哦,原来是这样啊,郑念初想。心里头喜滋滋的,被这样周到的关照真是太舒坦了。
“带一盒薯片回来,柠檬味的。”这是嘉月。
傅淮宁听了很不开心:“还没吃饱啊?”
“哎,”虞嘉月的五官揉作一团,表情很夸张,好像在说现在怎么还会有这样的家长,“那能一样吗?”
林声和郑念初交换了视线,默契一笑。出门去了。
虞嘉月后知后觉,跟她阿姨聊着天:“怎么还给她买上专用拖鞋了,打算在这长住呢。”
她只是没话找话这么一聊,话一出突然想起什么,自己个儿好像就明白了。“你们把她接这住了?”

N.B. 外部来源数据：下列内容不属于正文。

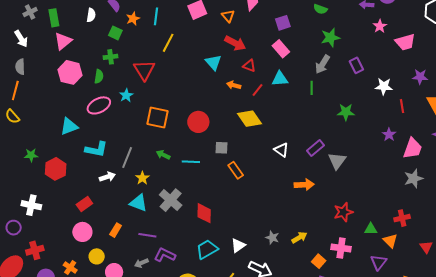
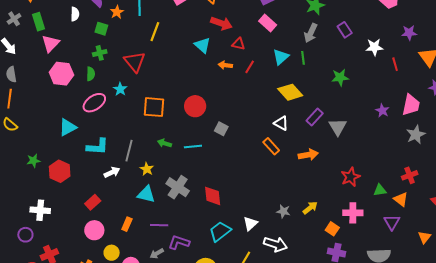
cyan triangle: (280, 79) -> (281, 57), moved, turned -30
yellow diamond: (249, 119) -> (290, 92), moved
purple star: (389, 135) -> (382, 111), moved
gray square: (221, 148) -> (221, 129), turned 32
orange rectangle: (236, 170) -> (271, 146), moved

不用什么回复,她瞧见了阿姨的表情就已然得知答案了。她还是难以置信,讥笑道:“哟,还是一出轮回呢,够撵时的呀你们家。电视剧都没这好看。”
爷爷拐杖敲着地板:“这孩子,越来越不会说话了。”
虞嘉月笑着,笑意不达眼底:“我哪句话说错了?”
“别给我学你爸的腔调。”
虞嘉月的剑又指向傅淮宁:“我爸的腔调怎么了,难道说的还不是事实了?”
“我知道你是为你妈抱不平。”傅淮宁当然是理亏的,面对一个晚辈竟像是面对着傅淮安,无法强势起来。“她是我妹妹,我比你更清楚她。”
“她是你妹妹,你把郑念初接回家的时候怎么没想想她是你妹妹?”
爷爷听不下去了:“别这么说话嘉月,你阿姨问过你妈了,她同意了的。”
虞嘉月这下彻底炸了:“我妈同意了?你居然能去问我妈要同意,她那个性子,她的姐姐求着她,她能不同意吗?”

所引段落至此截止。